2017-12-06 / Front Page

Christmas Tales And Traditions

By Liz Goff

Have you ever wondered how large the largest Christmas ornament was? Or what will happen if you sit under a Christmas tree on Christmas Eve?

The following is a compilation of little known Christmas facts and traditions:

  • Holly is a symbol of rebirth
  • The first-ever singing commercial was aired on Christmas Eve, 1029, for Wheaties Cereal
  • Did you know Franklin Roosevelt moved Thanksgiving one week earlier, to extend the Christmas shopping season?
  • The name, “Teddy Bear” was coined by the press during the holiday season after Teddy Roosevelt refused to kill a bear cub during a hunting trip in 1902
  • The first Christmas tree angels appeared atop trees in 1831
  • Dickens’ 1843, “A Christmas Carol,” has been filmed more than 800 times
  • Electronic football games first appeared under Christmas trees in 1949 and featured players that moved across a vibrating field
  • The largest Christmas angel ornament measured 5.5m tall – and it was made of 2,944 beer bottles
  • It’s tradition in Germany for the mother to trim the Christmas tree
  • The first Radio City Christmas Spectacular premiered on December 27, 1932
  • Rockettes performing in the 2017 Radio City Christmas Spectacular will make a total of 1,300 costume changes
  • The Rockettes have only 78 seconds to make costume changes during the Radio City Christmas Spectacular
  • The orchid is the Christmas flower of Costa Rica
  • Dutch children still receive wooden shoes filled with candy and toys on Christmas morning
  • The original “Dino The Dinosaur” balloon featured in a dozen Macy’s Thanksgiving Day Parades was inducted into a display at the Metropolitan Museum of Natural History
  • Mistletoe was sacred to Celtic Druids and North American Indians
  • Legend has it, if you sit under a pine tree on Christmas Eve, you can hear angels singing
  • In 1907, Oklahoma became the last U.S. state to declare Christmas a legal holiday
  • 3.3 million Cabbage Path Kids were sold as Christmas gifts in the U.S. in 1983. The “kids,” that came complete with Birth Certificates, are now 28 years old.
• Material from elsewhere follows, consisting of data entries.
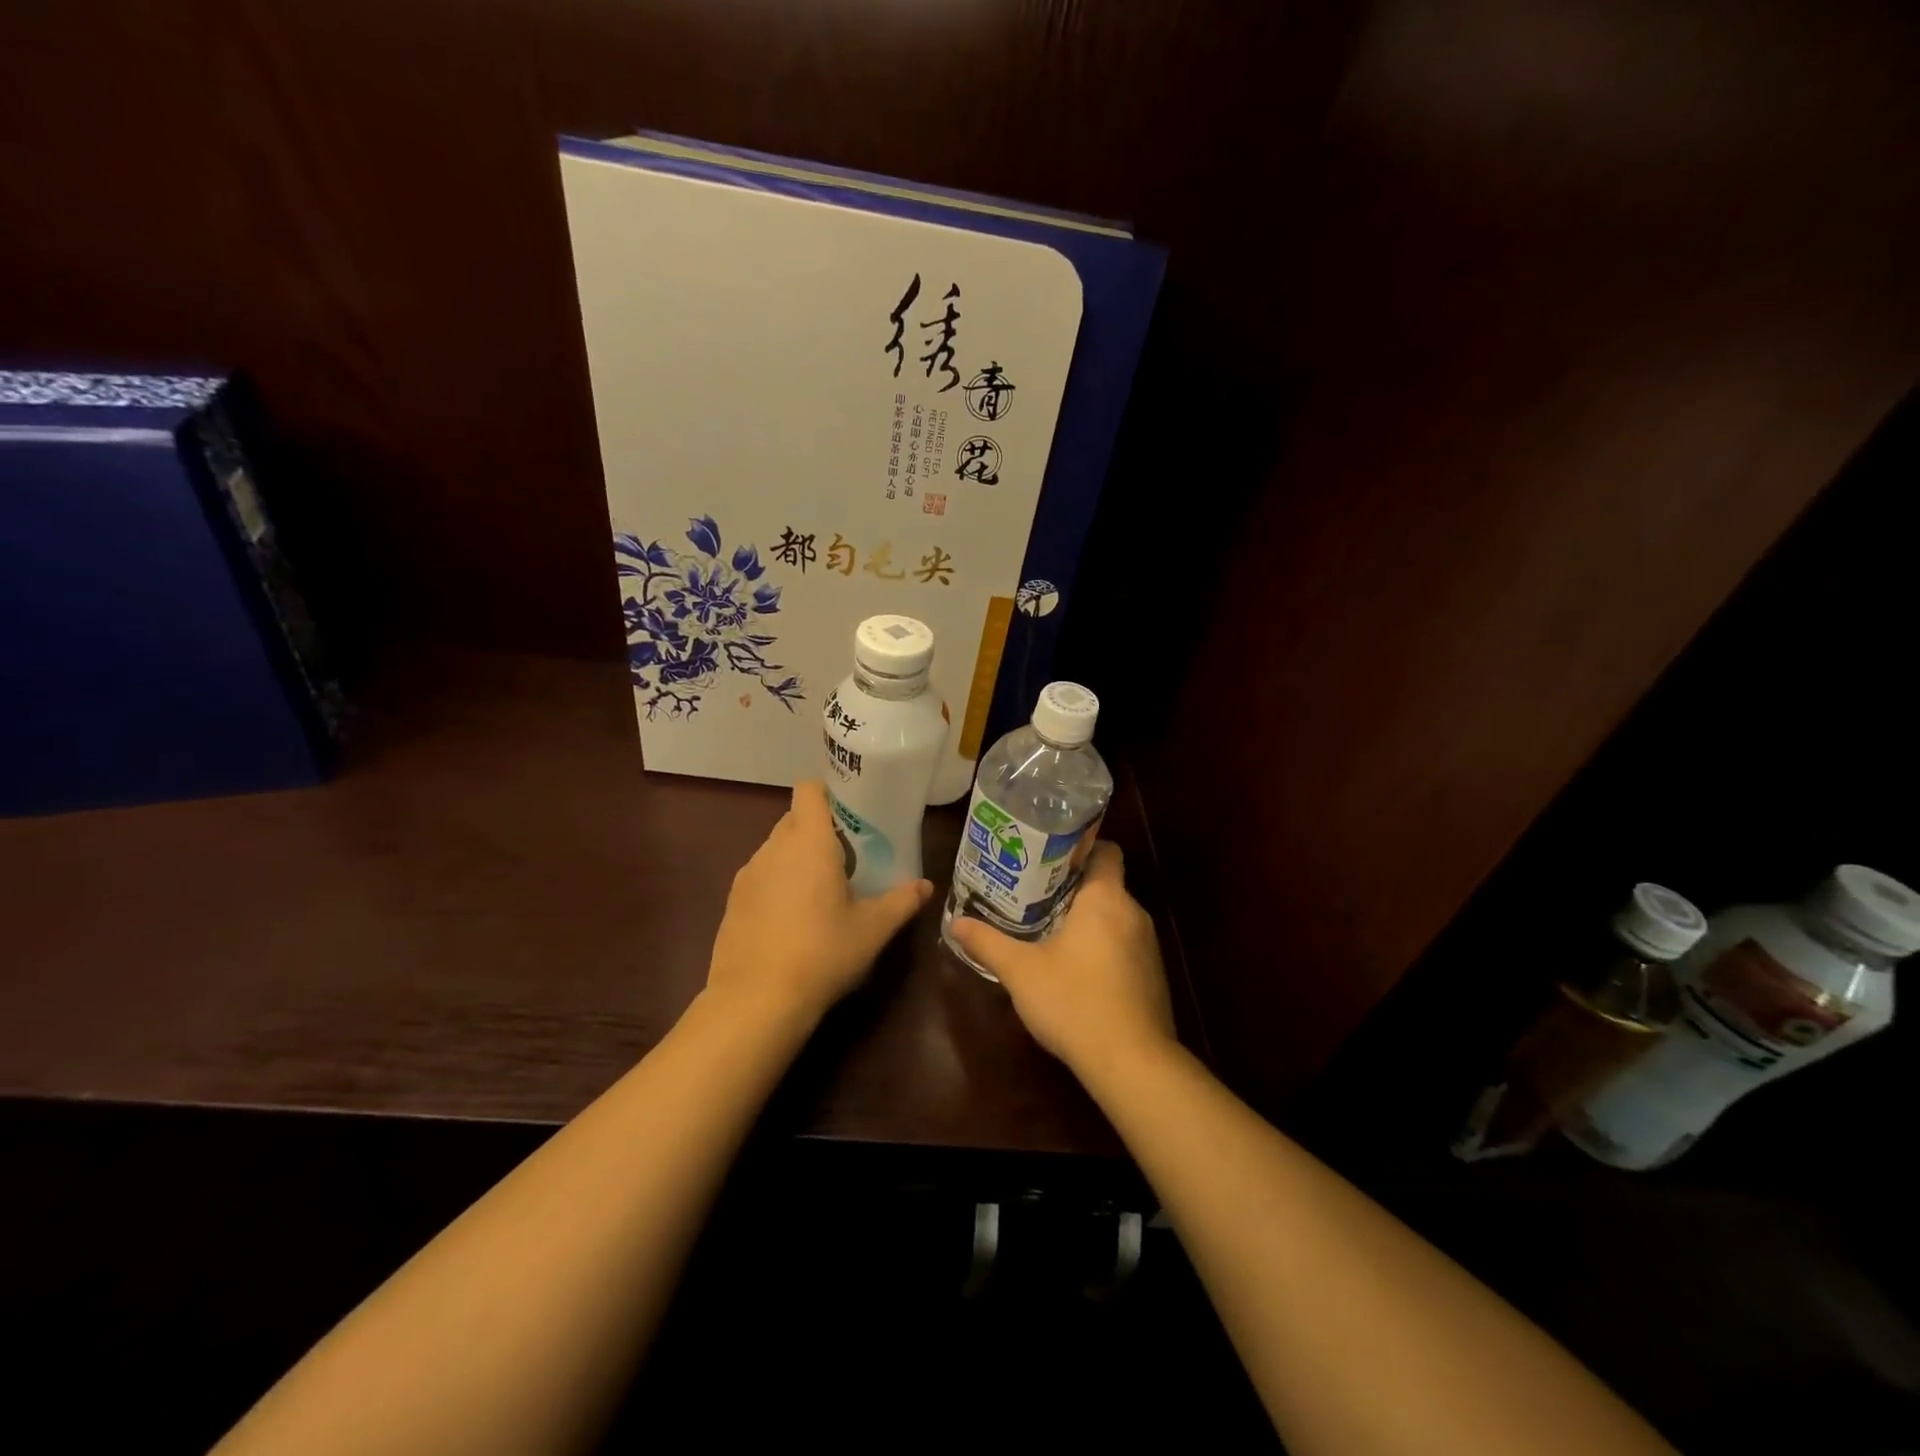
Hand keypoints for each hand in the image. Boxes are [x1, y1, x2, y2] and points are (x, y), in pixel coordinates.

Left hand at [705, 780, 932, 1027]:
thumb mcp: (873, 929)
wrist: (756, 1001)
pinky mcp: (732, 901)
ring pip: (776, 848)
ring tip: (823, 890)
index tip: (852, 811)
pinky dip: (778, 883)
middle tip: (849, 856)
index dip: (829, 791)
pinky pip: (761, 875)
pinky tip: (793, 919)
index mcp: (809, 842)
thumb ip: (901, 901)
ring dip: (798, 858)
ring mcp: (748, 874)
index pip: (809, 790)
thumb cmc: (823, 953)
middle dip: (820, 829)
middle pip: (795, 818)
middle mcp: (774, 848)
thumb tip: (925, 886)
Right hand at [949, 844, 1175, 1079]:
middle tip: (1033, 893)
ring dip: (1087, 920)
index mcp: (1105, 898)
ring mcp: (1148, 946)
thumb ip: (988, 943)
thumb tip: (956, 923)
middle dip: (1072, 887)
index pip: (1105, 850)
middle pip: (1105, 884)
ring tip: (1048, 928)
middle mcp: (1133, 913)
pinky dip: (1102, 948)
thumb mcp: (1021, 971)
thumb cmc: (1074, 1001)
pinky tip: (1075, 969)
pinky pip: (1125, 946)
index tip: (1048, 856)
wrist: (1131, 1063)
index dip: (1080, 847)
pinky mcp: (1152, 976)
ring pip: (1114, 917)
Do you ever wonder what became of them?
  • The classic, “A Christmas Carol,” was first published in the 1822 poem, “An Account Of a Visit From St. Nicholas”
  • Got a sweet tooth? Neiman Marcus is offering a life-sized gingerbread house for only $1,500 each
  • Barnum & Bailey animal crackers are packaged in a box with a string – so kids could hang the colorful boxes on their Christmas trees
  • The 1969 TV cartoon, “Frosty The Snowman,” was the first time Frosty was shown with four fingers, instead of five
  • In mid-1400s England, Oliver Cromwell, Lord Protector of England, banned Christmas – and while the holiday was banned, Mince Pie was outlawed
  • In Baveria, Germany villagers dress in traditional costumes on Christmas Day and fire hand-held cannons to celebrate the birth of the Christ child
  • Only nine per cent of Americans roast chestnuts over the holiday season
  • Christmas was declared a national holiday on June 26, 1876
  • “Xmas” is not irreligious – Christ in Greek is “Chi,” written identical to the letter “X”
  • Who is “Rich Uncle Pennybags,” and what traditional Christmas gift board game does he reign on?
  • The song, “Silent Night” has been translated to more languages than any other holiday tune
  • Christmas carols were originated as a way to tell the Nativity story to people who cannot read
  • Christmas decorations originated as a way to celebrate the end of long winter nights
  • In Ireland, the youngest child lights the Christmas candles
  • Children in Germany leave letters to “Christkind” on windowsills during the Advent season
  • The Christmas Eve meal can’t be served in Hungary until a twinkling star is seen in the sky
  • Streets are closed on Christmas Eve in Caracas, Venezuela so people can roller skate to church
  • In 1836, Alabama became the first U.S. state to declare Christmas a legal holiday

And in case you don’t know, “Rich Uncle Pennybags” is the name of the familiar character that welcomes players to a game of Monopoly!